Monday, July 23, 2012

Hike 2012.047B -- Smith Ridge

Hiked Tuesday, July 17, immedi-ately after my hike to Lewis Falls. See that post for directions to trail head.

From Lewis Falls, I hopped in my car and continued up CA-39, staying straight where the road to Crystal Lake comes in from the north. I parked in the large clearing near mile marker 38.4.

From there, I walked around the "Road Closed" gate, and on up CA-39. I think I'd like to take my bike up here one day and explore more of CA-39, but, right now, the bike I have access to won't fit in my car, and don't want to buy a bike rack. This standoff will have to end one day, but it has not yet come to pass.
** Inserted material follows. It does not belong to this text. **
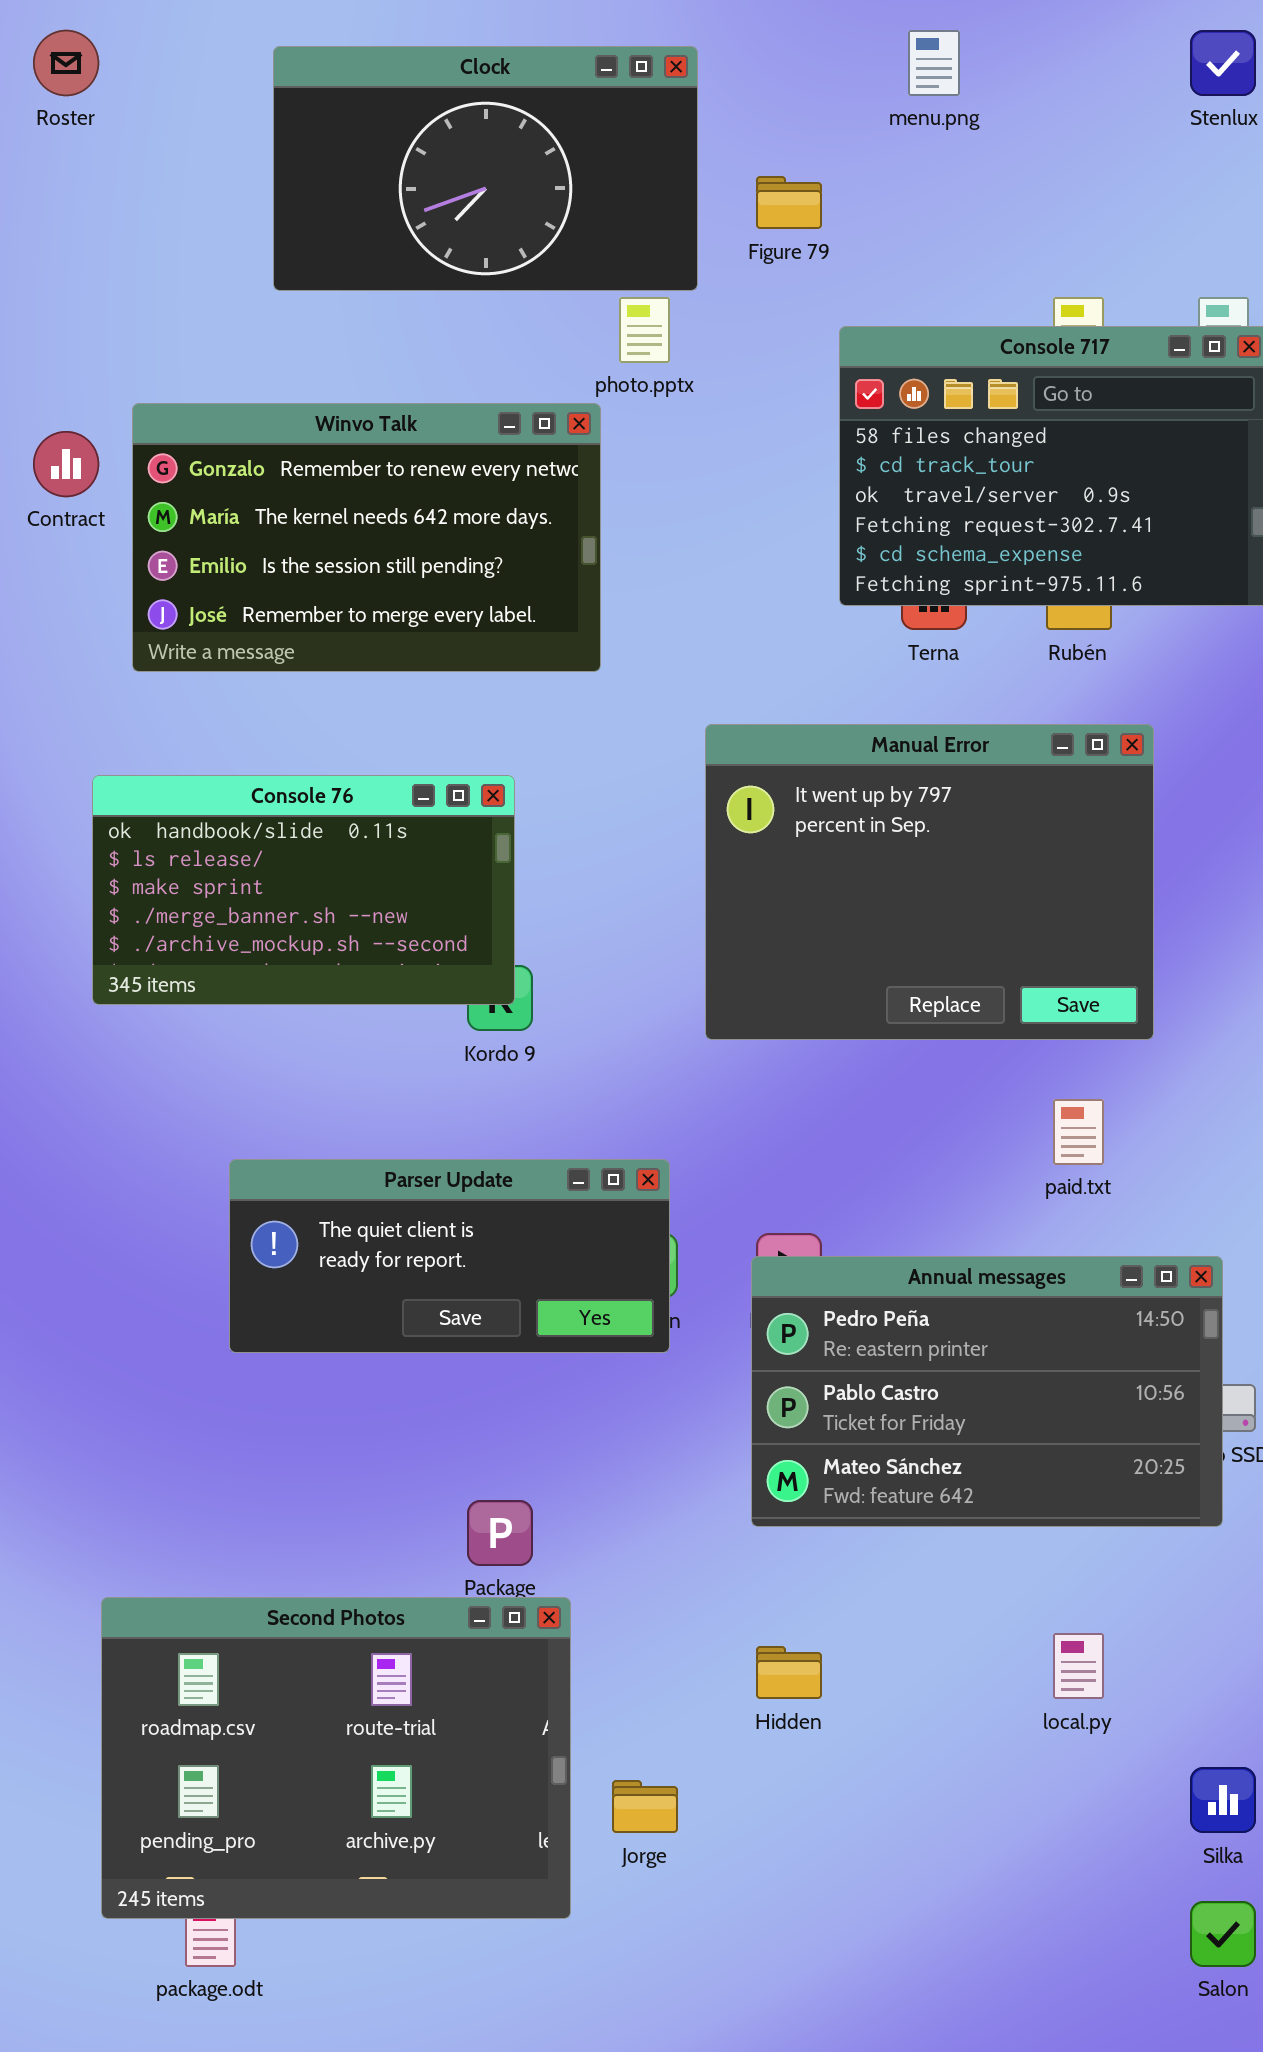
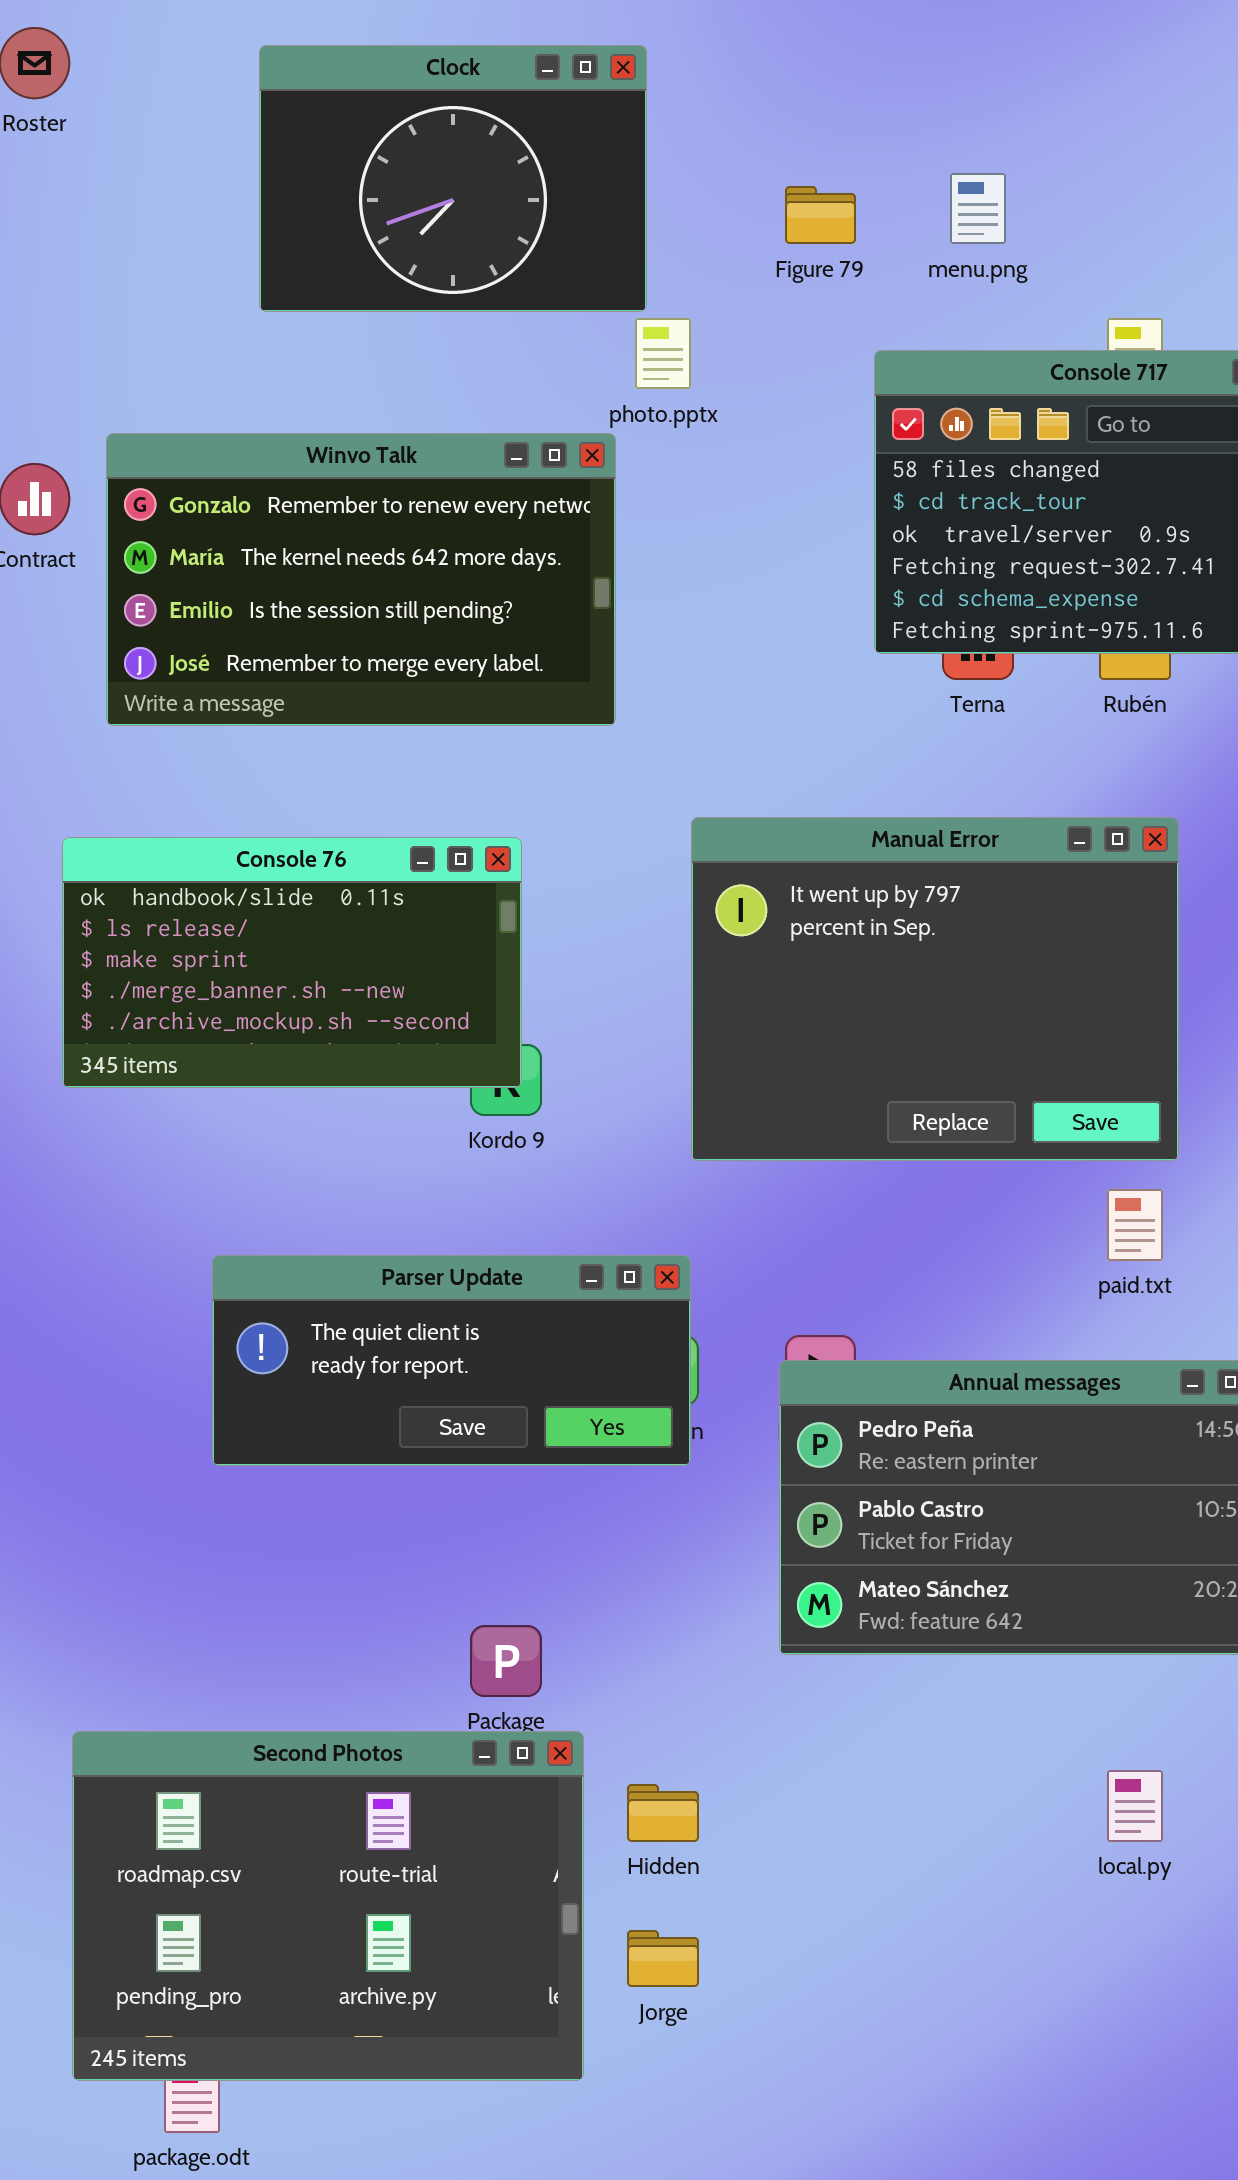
menu.png: [908,30,960,96] -> [950,173,1006,244], moved
Clock: [273,46,698,291] -> [259,45,647,312], resized
Manual Error: [705,724,1154,1040] -> [691,817,1179,1161], moved
Hidden: [756,1646,822,1699] -> [627,1784,699,1842], moved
Today, on foot, my goal was "Smith Ridge." I don't see that name on a map, but it would make sense. It's the dirt road I got on to when I walked from Smith Saddle north (rather than south, to Smith Mountain).

The trip from the south to the top of Smith Ridge was a steep climb, much tougher than summitting Smith Mountain. On that hike, I walked north a bit past the high point and could see that this jeep trail would eventually merge with CA-39. Clearly, it would be easier to reach the high point from the north rather than the south.

On this day, having done my little hike to Lewis Falls, but needing additional mileage to make the day count as a hike, I settled on answering the question of how this hike from the north to Smith Ridge might go.

From the end of the road, it turns out to be just about exactly one mile to the meeting with the Smith Ridge jeep trail. Buckwheat grew densely along the south shoulder of the highway. Meanwhile, along the north shoulder, much of the way was semi-riparian in nature. A small seep of water came off the mountains to the north, and ran as a rivulet for well over half of the distance between points A and B, before disappearing down a drainage culvert.

Once at the ridge and road, I was disap-pointed to see no sign designat-ing a name or number to this road. But, about 100 yards into the hike, I passed a partially embedded water tank with the word, "SMITH" painted on the top. Hence, I deduced this ridge to be "Smith Ridge."

Incident-ally, there's also a "lower" jeep trail that splits off from the one that runs along the ridgeline. I walked on part of that one during my hike up from Smith Saddle. It's not as heavily used and more overgrown and less stable than the ridge route, though it does give a better view south than you can see from the top of the ridge.

That's getting ahead a bit. From the CA-39, the ridge jeep trail undulates up and down, though generally does gain altitude as it makes its way to a small flat area before dropping over in thicker brush towards Smith Saddle. Nice views in all directions the whole way, though, it being evening by the time I got here, the views to the southwest were pretty much hazed and glared out.

I'd guestimate (by feelinng and looking at a map) that it's about 3/4 of a mile along the ridge, from the highway to the last flat area before the brush and steepness make further progress doubtful. There's a "SMITH" Caltrans surveyor monument embedded at this end. Weather station equipment is a bit lower, in a less accessible location (No doubt by design).

Overall, this hike is among the easier hikes in my collection. Yes, there's some altitude gain involved getting from your car to the ridge, and some gain and loss there. But, over all, I'd estimate no more than 150 feet of vertical gain. It's mostly level, and pretty impossible to get loss. Definitely dog- or kid-friendly, if they're inclined to want to walk outdoors. Not much shade, though, a hat or sunscreen may be a consideration. An Adventure Pass is required.